Physical characteristics
- Source: Central Oregon Coast Range
- • location: near Ball Bearing Hill, Tillamook County, Oregon
- • coordinates: 45°16′23″N 123°23′33″W﻿ / ﻿45.27306°N 123.39250°W
- • elevation: 2,249 ft (685 m)
- Mouth: Nestucca Bay
- • location: near Pacific City, Tillamook County, Oregon
- • coordinates: 45°11′03″N 123°57′26″W﻿ / ﻿45.18417°N 123.95722°W
- • elevation: 0 ft (0 m)
- Length: 57 mi (92 km)
- Basin size: 255 sq mi (660 km^{2})
- • average: 1,050 cu ft/s (30 m^{3}/s)

National Wild and Scenic River
- Type: Recreational
- Designated: March 12, 2019

= Nestucca River =

The Nestucca River flows for about 57 mi through forests near the Pacific coast of northwest Oregon in the United States. It drains a timber-producing area of the Northern Oregon Coast Range west of Portland.

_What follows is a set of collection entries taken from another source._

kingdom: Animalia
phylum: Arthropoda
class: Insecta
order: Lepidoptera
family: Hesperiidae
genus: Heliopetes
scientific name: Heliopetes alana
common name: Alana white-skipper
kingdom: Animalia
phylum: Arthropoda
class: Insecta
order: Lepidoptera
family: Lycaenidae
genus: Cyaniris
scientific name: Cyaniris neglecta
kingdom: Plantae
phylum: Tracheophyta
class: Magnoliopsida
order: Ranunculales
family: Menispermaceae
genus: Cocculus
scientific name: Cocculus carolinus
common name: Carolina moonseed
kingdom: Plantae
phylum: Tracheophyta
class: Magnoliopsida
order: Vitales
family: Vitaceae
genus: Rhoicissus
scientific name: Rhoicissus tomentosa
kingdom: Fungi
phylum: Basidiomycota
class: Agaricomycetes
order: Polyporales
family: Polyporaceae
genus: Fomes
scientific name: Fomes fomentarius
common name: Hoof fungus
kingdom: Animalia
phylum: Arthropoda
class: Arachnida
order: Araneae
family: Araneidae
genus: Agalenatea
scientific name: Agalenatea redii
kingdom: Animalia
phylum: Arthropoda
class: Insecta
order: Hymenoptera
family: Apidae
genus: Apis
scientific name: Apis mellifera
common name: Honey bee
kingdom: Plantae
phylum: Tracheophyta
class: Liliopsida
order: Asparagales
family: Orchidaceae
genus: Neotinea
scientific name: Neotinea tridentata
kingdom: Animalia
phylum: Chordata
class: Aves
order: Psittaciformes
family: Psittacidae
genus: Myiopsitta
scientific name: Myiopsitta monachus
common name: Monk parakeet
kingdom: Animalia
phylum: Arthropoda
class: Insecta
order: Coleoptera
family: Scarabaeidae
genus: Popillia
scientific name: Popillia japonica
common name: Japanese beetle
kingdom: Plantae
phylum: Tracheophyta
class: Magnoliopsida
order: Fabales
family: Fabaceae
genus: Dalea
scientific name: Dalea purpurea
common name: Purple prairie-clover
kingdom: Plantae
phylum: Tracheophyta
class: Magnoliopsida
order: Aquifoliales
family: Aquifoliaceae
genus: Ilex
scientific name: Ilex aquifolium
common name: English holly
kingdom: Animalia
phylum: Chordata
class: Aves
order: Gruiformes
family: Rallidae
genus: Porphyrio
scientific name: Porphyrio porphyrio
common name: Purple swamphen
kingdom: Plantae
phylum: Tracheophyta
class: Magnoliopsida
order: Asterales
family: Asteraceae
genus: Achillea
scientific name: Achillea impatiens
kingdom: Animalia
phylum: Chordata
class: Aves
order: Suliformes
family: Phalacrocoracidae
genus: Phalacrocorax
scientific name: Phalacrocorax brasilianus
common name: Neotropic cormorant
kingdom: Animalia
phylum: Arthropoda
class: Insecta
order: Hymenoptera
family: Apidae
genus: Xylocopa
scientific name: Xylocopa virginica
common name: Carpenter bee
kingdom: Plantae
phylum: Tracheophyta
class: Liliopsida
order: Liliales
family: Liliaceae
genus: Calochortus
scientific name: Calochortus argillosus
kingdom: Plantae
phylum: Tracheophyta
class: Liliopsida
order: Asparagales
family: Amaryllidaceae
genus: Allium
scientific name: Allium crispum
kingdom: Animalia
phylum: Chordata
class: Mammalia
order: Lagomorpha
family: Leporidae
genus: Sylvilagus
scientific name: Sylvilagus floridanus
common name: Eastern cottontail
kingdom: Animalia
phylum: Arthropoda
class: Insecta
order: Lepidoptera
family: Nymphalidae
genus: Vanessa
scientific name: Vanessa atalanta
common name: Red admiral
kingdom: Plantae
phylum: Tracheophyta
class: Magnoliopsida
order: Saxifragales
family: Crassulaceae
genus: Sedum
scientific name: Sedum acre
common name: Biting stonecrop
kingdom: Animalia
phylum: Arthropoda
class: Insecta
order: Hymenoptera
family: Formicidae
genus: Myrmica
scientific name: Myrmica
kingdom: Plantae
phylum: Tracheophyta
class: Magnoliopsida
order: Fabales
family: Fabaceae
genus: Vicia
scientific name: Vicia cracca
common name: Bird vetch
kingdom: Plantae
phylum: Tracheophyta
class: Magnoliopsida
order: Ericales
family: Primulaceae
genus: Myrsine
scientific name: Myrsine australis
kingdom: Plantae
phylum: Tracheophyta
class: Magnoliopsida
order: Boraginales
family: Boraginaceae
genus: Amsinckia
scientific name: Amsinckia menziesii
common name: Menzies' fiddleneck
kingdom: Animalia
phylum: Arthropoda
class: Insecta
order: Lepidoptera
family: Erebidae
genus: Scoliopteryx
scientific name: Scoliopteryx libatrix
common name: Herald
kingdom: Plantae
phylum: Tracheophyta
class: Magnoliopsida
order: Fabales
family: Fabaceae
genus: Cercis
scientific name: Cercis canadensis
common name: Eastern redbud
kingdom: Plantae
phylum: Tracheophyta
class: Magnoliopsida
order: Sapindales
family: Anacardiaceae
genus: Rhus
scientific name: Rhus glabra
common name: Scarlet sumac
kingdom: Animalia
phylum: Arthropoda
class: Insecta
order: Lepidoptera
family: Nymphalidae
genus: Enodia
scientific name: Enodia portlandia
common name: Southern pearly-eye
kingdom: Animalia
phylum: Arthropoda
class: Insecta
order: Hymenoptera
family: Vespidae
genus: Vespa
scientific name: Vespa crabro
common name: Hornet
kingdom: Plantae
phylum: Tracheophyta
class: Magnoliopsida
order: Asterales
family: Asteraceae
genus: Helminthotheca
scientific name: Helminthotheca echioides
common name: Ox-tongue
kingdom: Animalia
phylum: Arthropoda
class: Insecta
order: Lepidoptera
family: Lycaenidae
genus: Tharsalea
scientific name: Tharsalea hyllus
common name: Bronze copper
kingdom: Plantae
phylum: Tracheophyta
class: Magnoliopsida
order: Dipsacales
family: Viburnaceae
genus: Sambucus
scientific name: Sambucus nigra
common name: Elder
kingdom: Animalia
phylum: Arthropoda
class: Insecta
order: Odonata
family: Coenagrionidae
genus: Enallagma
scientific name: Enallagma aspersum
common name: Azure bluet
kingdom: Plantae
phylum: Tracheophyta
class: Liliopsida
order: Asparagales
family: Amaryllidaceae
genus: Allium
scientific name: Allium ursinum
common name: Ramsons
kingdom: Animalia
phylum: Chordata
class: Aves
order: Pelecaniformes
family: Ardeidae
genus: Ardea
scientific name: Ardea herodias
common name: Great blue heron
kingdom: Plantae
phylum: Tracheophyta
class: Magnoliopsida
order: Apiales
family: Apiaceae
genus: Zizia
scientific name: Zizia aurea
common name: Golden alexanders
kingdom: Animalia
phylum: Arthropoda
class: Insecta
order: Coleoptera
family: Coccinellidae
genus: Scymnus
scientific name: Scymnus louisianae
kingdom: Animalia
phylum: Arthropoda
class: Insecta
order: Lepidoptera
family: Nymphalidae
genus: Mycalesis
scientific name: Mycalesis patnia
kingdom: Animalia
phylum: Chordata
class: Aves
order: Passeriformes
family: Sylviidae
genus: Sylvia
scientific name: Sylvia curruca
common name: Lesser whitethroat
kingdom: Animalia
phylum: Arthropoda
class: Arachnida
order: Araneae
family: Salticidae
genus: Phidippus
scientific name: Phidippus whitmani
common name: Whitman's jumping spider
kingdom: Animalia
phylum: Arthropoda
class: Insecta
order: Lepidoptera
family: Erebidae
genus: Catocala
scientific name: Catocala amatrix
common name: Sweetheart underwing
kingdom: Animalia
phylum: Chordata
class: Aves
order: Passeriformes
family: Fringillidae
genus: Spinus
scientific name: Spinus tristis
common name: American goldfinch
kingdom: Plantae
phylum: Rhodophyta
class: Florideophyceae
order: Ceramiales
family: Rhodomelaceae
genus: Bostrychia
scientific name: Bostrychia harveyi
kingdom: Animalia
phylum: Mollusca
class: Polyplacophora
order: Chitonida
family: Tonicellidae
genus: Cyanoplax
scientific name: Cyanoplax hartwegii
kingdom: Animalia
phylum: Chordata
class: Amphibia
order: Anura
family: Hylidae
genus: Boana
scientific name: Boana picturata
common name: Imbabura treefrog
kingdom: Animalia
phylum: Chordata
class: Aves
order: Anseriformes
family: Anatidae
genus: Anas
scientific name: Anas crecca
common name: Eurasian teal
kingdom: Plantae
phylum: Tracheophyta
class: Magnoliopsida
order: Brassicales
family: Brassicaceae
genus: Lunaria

Rising in the mountains of western Yamhill County, it is impounded near its headwaters to create McGuire Reservoir, the primary water source for the city of McMinnville. The river flows generally west through Bureau of Land Management (BLM) land and the Siuslaw National Forest, past Beaver, then southwest past Hebo and Cloverdale. It enters Nestucca Bay, on the Pacific Ocean, from the north at Pacific City. The Little Nestucca River does not join the Nestucca but enters Nestucca Bay from the south.

==Recreation==
Madelynne Sheehan in Fishing in Oregon calls the Nestucca River "a real gem of an all-around stream." Anglers can fish for spring chinook salmon, fall chinook, coho salmon, coastal cutthroat trout, and steelhead. Winter steelhead on this river average 10 to 14 lb, while summer steelhead of 4 to 7 lb can sometimes appear "almost nose to tail throughout a 20 mi section of the river".

Bank access to the lower river is limited because much of the land is privately owned, but the stream, which is 50 to 100 ft wide on the lower reaches, is often fished from boats. Cloverdale, Farmer Creek, Three Rivers, and Pacific City have public boat ramps, and there are less formal put-in places upriver. Upstream of Moon Creek, more than half of the land along the river is publicly owned, is managed by the Siuslaw National Forest and the BLM, and includes five campgrounds. The upper river between Moon Creek and Elk Creek is fished mainly for winter steelhead, and no fishing is allowed upstream of Elk Creek.

An 8 mi stretch of the upper river between Rocky Bend Campground and Blaine offers whitewater canoeing and kayaking possibilities when the flow is about 1000 cuft/s. The first 2 mi of the run include a class 4 rapid followed by a class 5 and another class 4. An alternate put-in is available at a log bridge downstream of the second class 4. Below the bridge, class 2 and 3 whitewater continues for the remaining 6 mi of the run.